Hey everyone..do you know where can I study certificate 3 in aged care at low tuition fee??either online or on campus..thanks any advices and recommendation would be appreciated..


----------



## aussiesteve (Mar 16, 2012)

jhoy0320 said:


> Hey everyone..do you know where can I study certificate 3 in aged care at low tuition fee??either online or on campus..thanks any advices and recommendation would be appreciated..


What state do you live in?


----------



## jhoy0320 (Dec 5, 2012)

aussiesteve said:


> What state do you live in?


 hi aussiesteve I'm currently living in Nsw thanks


----------



## aussiesteve (Mar 16, 2012)

jhoy0320 said:


> hi aussiesteve I'm currently living in Nsw thanks


Sorry I am in Old, up here there appears to be free courses available.


----------



## PinayOZ (Jan 22, 2014)

aussiesteve said:


> Sorry I am in Old, up here there appears to be free courses available.


hello ..could you please share it with me? i live in Qld. 
thanks


----------



## aussiesteve (Mar 16, 2012)

PinayOZ said:


> hello ..could you please share it with me? i live in Qld.
> thanks


I will chase it up for you and advise.


----------



## Mish (Jan 13, 2013)

PinayOZ said:


> hello ..could you please share it with me? i live in Qld.
> thanks


Google "certificate 3 guarantee" there are some courses there that are free but not alot. You will need to contact them.
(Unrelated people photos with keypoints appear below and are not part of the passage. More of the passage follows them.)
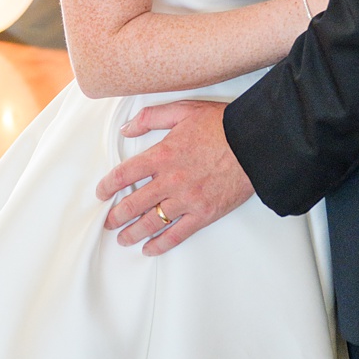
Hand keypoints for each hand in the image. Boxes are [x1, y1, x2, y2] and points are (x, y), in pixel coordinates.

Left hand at [97, 100, 252, 254]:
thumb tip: (127, 128)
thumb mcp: (185, 110)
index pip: (124, 174)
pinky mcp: (203, 213)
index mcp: (163, 154)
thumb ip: (151, 117)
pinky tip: (150, 248)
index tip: (102, 192)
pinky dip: (160, 244)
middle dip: (116, 216)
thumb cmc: (223, 124)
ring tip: (123, 238)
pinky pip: (176, 234)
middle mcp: (170, 180)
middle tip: (109, 221)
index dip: (108, 186)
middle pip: (133, 204)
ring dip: (132, 232)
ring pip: (150, 222)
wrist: (256, 141)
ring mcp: (187, 200)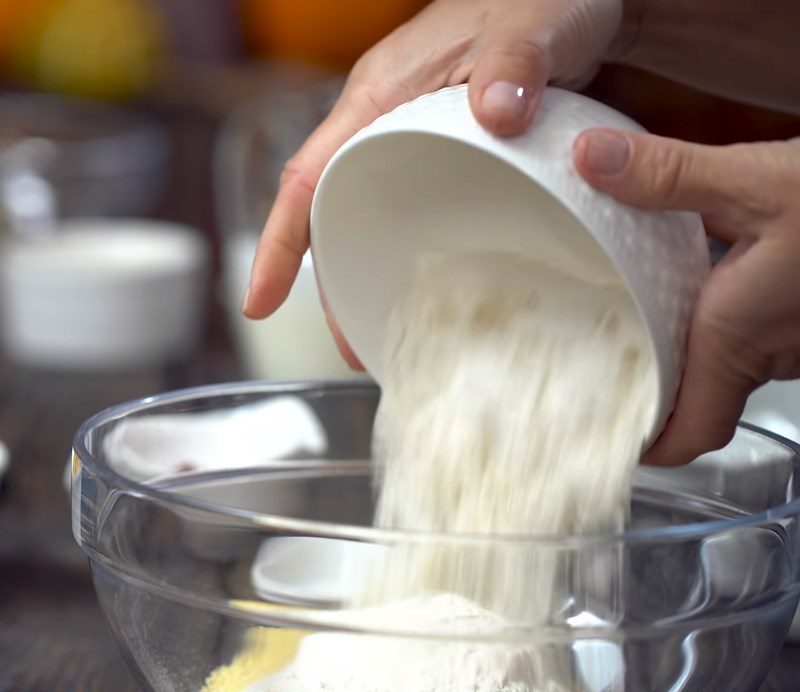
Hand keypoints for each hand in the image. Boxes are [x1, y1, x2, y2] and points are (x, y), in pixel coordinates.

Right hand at [243, 0, 626, 366]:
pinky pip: (403, 210)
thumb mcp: (532, 25)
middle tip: (354, 348)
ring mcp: (412, 140)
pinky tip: (429, 286)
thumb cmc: (542, 0)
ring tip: (391, 334)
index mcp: (380, 94)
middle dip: (329, 286)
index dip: (281, 244)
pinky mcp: (443, 154)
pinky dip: (402, 253)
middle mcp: (384, 122)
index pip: (308, 177)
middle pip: (331, 213)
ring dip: (368, 277)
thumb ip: (516, 62)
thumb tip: (497, 113)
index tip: (260, 302)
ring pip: (365, 217)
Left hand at [573, 130, 799, 464]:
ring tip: (637, 326)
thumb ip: (671, 175)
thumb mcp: (759, 182)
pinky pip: (761, 335)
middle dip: (659, 391)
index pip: (690, 432)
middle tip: (610, 374)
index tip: (617, 441)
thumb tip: (592, 159)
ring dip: (689, 351)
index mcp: (736, 338)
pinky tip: (703, 282)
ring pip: (732, 365)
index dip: (653, 447)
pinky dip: (724, 322)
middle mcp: (770, 352)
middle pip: (703, 399)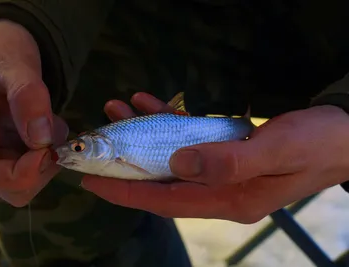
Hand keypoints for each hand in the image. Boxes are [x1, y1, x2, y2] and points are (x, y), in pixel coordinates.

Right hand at [0, 20, 67, 206]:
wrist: (1, 45)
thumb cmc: (0, 48)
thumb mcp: (13, 63)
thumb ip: (26, 96)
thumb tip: (40, 137)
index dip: (18, 174)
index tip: (46, 152)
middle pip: (8, 186)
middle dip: (39, 169)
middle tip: (54, 138)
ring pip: (27, 178)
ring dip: (49, 159)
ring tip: (52, 124)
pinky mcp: (16, 144)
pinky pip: (37, 162)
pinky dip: (52, 150)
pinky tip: (52, 125)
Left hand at [82, 92, 348, 222]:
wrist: (343, 135)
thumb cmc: (315, 144)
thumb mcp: (276, 151)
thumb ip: (228, 161)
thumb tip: (177, 165)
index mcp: (228, 199)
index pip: (164, 201)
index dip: (127, 191)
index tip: (93, 181)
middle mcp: (219, 190)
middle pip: (161, 179)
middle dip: (127, 159)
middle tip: (99, 136)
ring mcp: (222, 173)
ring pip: (171, 157)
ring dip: (143, 134)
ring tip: (119, 109)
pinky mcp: (226, 153)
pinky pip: (189, 141)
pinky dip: (168, 123)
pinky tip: (151, 103)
The aged care one is combined with disability services.

There is also a company called strategix and they offer a community services one for free of that interests you.


----------



## rajurengith (Apr 5, 2013)

Mish said:


> Google "certificate 3 guarantee" there are some courses there that are free but not alot. You will need to contact them. The aged care one is combined with disability services.
> 
> There is also a company called strategix and they offer a community services one for free of that interests you.


Hi mish am living in perth.can u suggest me aged care courses to find a job at fast and easy.tx


----------



## Mish (Jan 13, 2013)

rajurengith said:


> Hi mish am living in perth.can u suggest me aged care courses to find a job at fast and easy.tx


Hi Rajurengith. Sorry I am not sure if Perth offer some free ones like QLD does (though not many). If they don't then the full price will be around $2500. Just google aged care courses Perth and see what appears and then make some phone calls to a few and see which ones you like.

My suggestion is to look for a place where they will make the placement (practice hours) for you that way you don't need to do it yourself. Also from what I have heard about the ones where they find the placement for you is that majority of people will then continue working with them after they finish their placement.

You will also need to make sure that it is an accrediated course that you are looking at.

I know that $2500 might sound like alot of money but they may offer payment plans throughout the course. Also if you think about it once you have a job you will pay for the cost of the course within a few months that beats being unemployed and getting no income for 6 months. Sometimes you have to spend money to make money.

I did a google search and found this one for you: Cert III in Aged Care

I don't know if they organise the practical for you so you will have to ask about that one. The thing that is good about this one is that the theory is full time where alot of aged courses I have seen are only 2 days a week so therefore take longer to complete (usually 12 weeks [9 weeks theory and 3 weeks prac]).


----------



## rajurengith (Apr 5, 2013)

Mish said:


> Hi Rajurengith. Sorry I am not sure if Perth offer some free ones like QLD does (though not many). If they don't then the full price will be around $2500. Just google aged care courses Perth and see what appears and then make some phone calls to a few and see which ones you like.
> 
> My suggestion is to look for a place where they will make the placement (practice hours) for you that way you don't need to do it yourself. Also from what I have heard about the ones where they find the placement for you is that majority of people will then continue working with them after they finish their placement.
> 
> ...


Thank you very much..really appreciated your effort.beautiful.these information is very useful for me.you are a legend.chears.


----------